-- Exercise material --
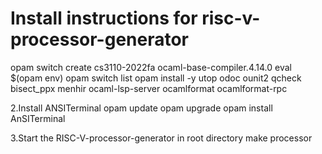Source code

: # Install instructions for risc-v-processor-generator

opam switch create cs3110-2022fa ocaml-base-compiler.4.14.0
eval $(opam env)
opam switch list
opam install -y utop odoc ounit2 qcheck bisect_ppx menhir ocaml-lsp-server ocamlformat ocamlformat-rpc

2.Install ANSITerminal
opam update
opam upgrade
opam install AnSITerminal

3.Start the RISC-V-processor-generator in root directory
make processor
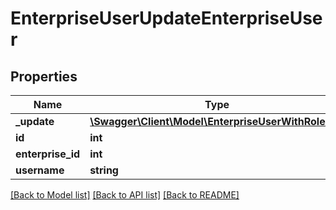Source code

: # EnterpriseUserUpdateEnterpriseUser

## Properties
Name | Type | Description | Notes
------------ | ------------- | ------------- | -------------
**_update** | [**\Swagger\Client\Model\EnterpriseUserWithRoleInfo**](EnterpriseUserWithRoleInfo.md) |  | 
**id** | **int** |  | [optional] 
**enterprise_id** | **int** |  | [optional] 
**username** | **string** |  | [optional] 

[[Back to Model list]](../README.md#documentation-for-models) [[Back to API list]](../README.md#documentation-for-api-endpoints) [[Back to README]](../README.md)


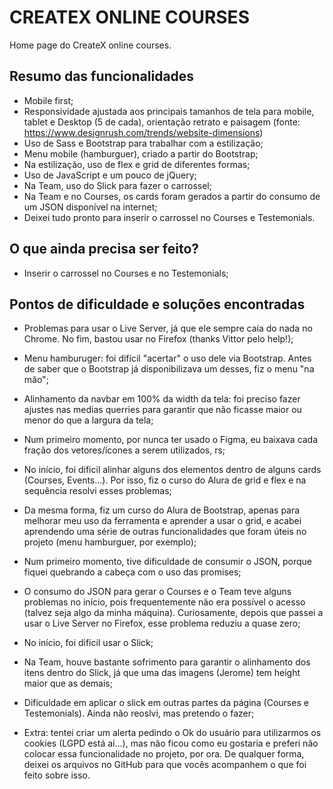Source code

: # CREATEX ONLINE COURSES
Home page do CreateX online courses. 

## Resumo das funcionalidades
- Mobile first;
- Responsividade ajustada aos principais tamanhos de tela para mobile, tablet e Desktop (5 de cada), orientação retrato e paisagem (fonte: https://www.designrush.com/trends/website-dimensions)
- Uso de Sass e Bootstrap para trabalhar com a estilização;
- Menu mobile (hamburguer), criado a partir do Bootstrap;
- Na estilização, uso de flex e grid de diferentes formas;
- Uso de JavaScript e um pouco de jQuery;
- Na Team, uso do Slick para fazer o carrossel;
- Na Team e no Courses, os cards foram gerados a partir do consumo de um JSON disponível na internet;
- Deixei tudo pronto para inserir o carrossel no Courses e Testemonials.

## O que ainda precisa ser feito?
- Inserir o carrossel no Courses e no Testemonials;

## Pontos de dificuldade e soluções encontradas
- Problemas para usar o Live Server, já que ele sempre caía do nada no Chrome. No fim, bastou usar no Firefox (thanks Vittor pelo help!);
- Menu hamburuger: foi difícil "acertar" o uso dele via Bootstrap. Antes de saber que o Bootstrap já disponibilizava um desses, fiz o menu "na mão";
- Alinhamento da navbar em 100% da width da tela: foi preciso fazer ajustes nas medias querries para garantir que não ficasse maior ou menor do que a largura da tela;
- Num primeiro momento, por nunca ter usado o Figma, eu baixava cada fração dos vetores/ícones a serem utilizados, rs;
- No início, foi dificil alinhar alguns dos elementos dentro de alguns cards (Courses, Events...). Por isso, fiz o curso do Alura de grid e flex e na sequência resolvi esses problemas;
- Da mesma forma, fiz um curso do Alura de Bootstrap, apenas para melhorar meu uso da ferramenta e aprender a usar o grid, e acabei aprendendo uma série de outras funcionalidades que foram úteis no projeto (menu hamburguer, por exemplo);
- Num primeiro momento, tive dificuldade de consumir o JSON, porque fiquei quebrando a cabeça com o uso das promises;
- O consumo do JSON para gerar o Courses e o Team teve alguns problemas no início, pois frequentemente não era possível o acesso (talvez seja algo da minha máquina). Curiosamente, depois que passei a usar o Live Server no Firefox, esse problema reduziu a quase zero;
- No início, foi difícil usar o Slick;
- Na Team, houve bastante sofrimento para garantir o alinhamento dos itens dentro do Slick, já que uma das imagens (Jerome) tem height maior que as demais;
- Dificuldade em aplicar o slick em outras partes da página (Courses e Testemonials). Ainda não reoslvi, mas pretendo o fazer;

- Extra: tentei criar um alerta pedindo o Ok do usuário para utilizarmos os cookies (LGPD está aí...), mas não ficou como eu gostaria e preferi não colocar essa funcionalidade no projeto, por ora. De qualquer forma, deixei os arquivos no GitHub para que vocês acompanhem o que foi feito sobre isso.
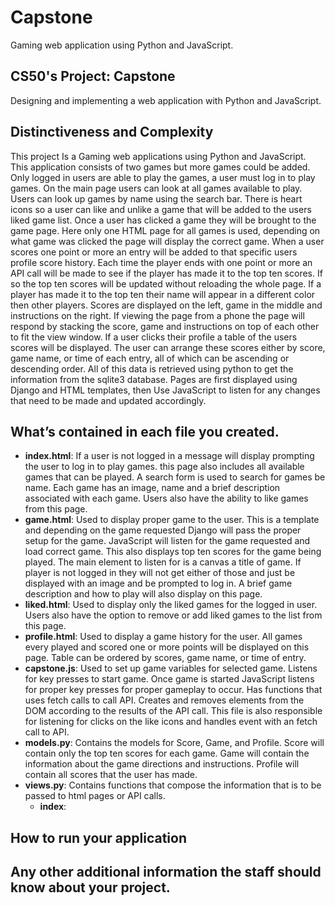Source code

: # Capstone
Gaming web application using Python and JavaScript.

## CS50's Project: Capstone
Designing and implementing a web application with Python and JavaScript.

## Distinctiveness and Complexity
This project Is a Gaming web applications using Python and JavaScript. This application consists of two games but more games could be added. Only logged in users are able to play the games, a user must log in to play games. On the main page users can look at all games available to play. Users can look up games by name using the search bar. There is heart icons so a user can like and unlike a game that will be added to the users liked game list. Once a user has clicked a game they will be brought to the game page. Here only one HTML page for all games is used, depending on what game was clicked the page will display the correct game. When a user scores one point or more an entry will be added to that specific users profile score history. Each time the player ends with one point or more an API call will be made to see if the player has made it to the top ten scores. If so the top ten scores will be updated without reloading the whole page. If a player has made it to the top ten their name will appear in a different color then other players. Scores are displayed on the left, game in the middle and instructions on the right. If viewing the page from a phone the page will respond by stacking the score, game and instructions on top of each other to fit the view window. If a user clicks their profile a table of the users scores will be displayed. The user can arrange these scores either by score, game name, or time of each entry, all of which can be ascending or descending order. All of this data is retrieved using python to get the information from the sqlite3 database. Pages are first displayed using Django and HTML templates, then Use JavaScript to listen for any changes that need to be made and updated accordingly. 


## What’s contained in each file you created.
- **index.html**: If a user is not logged in a message will display prompting the user to log in to play games. this page also includes all available games that can be played. A search form is used to search for games be name. Each game has an image, name and a brief description associated with each game. Users also have the ability to like games from this page.
- **game.html**: Used to display proper game to the user. This is a template and depending on the game requested Django will pass the proper setup for the game. JavaScript will listen for the game requested and load correct game. This also displays top ten scores for the game being played. The main element to listen for is a canvas a title of game. If player is not logged in they will not get either of those and just be displayed with an image and be prompted to log in. A brief game description and how to play will also display on this page.
- **liked.html**: Used to display only the liked games for the logged in user. Users also have the option to remove or add liked games to the list from this page.
- **profile.html**: Used to display a game history for the user. All games every played and scored one or more points will be displayed on this page. Table can be ordered by scores, game name, or time of entry.
- **capstone.js**: Used to set up game variables for selected game. Listens for key presses to start game. Once game is started JavaScript listens for proper key presses for proper gameplay to occur. Has functions that uses fetch calls to call API. Creates and removes elements from the DOM according to the results of the API call. This file is also responsible for listening for clicks on the like icons and handles event with an fetch call to API.
- **models.py**: Contains the models for Score, Game, and Profile. Score will contain only the top ten scores for each game. Game will contain the information about the game directions and instructions. Profile will contain all scores that the user has made.
- **views.py**: Contains functions that compose the information that is to be passed to html pages or API calls.
    - **index**: 
## How to run your application

## Any other additional information the staff should know about your project.
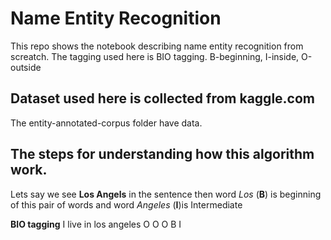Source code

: # Name Entity Recognition 
This repo shows the notebook describing name entity recognition from screatch. The tagging used here is BIO tagging. B-beginning, I-inside, O-outside

## Dataset used here is collected from kaggle.com 
The entity-annotated-corpus folder have data.

## The steps for understanding how this algorithm work.

Lets say we see **Los Angels** in the sentence then word *Los* (**B**) is beginning of this pair of words and word *Angeles* (**I**)is Intermediate

**BIO tagging**
I live in los angeles 
O O    O  B   I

-- Problem requirements --
Among the lines of the data, find every one that holds "consumo" and copy it.

-- Your solution --
- Na Team e no Courses, os cards foram gerados a partir do consumo de um JSON disponível na internet;
- O consumo do JSON para gerar o Courses e o Team teve alguns problemas no início, pois frequentemente não era possível o acesso (talvez seja algo da minha máquina). Curiosamente, depois que passei a usar o Live Server no Firefox, esse problema reduziu a quase zero;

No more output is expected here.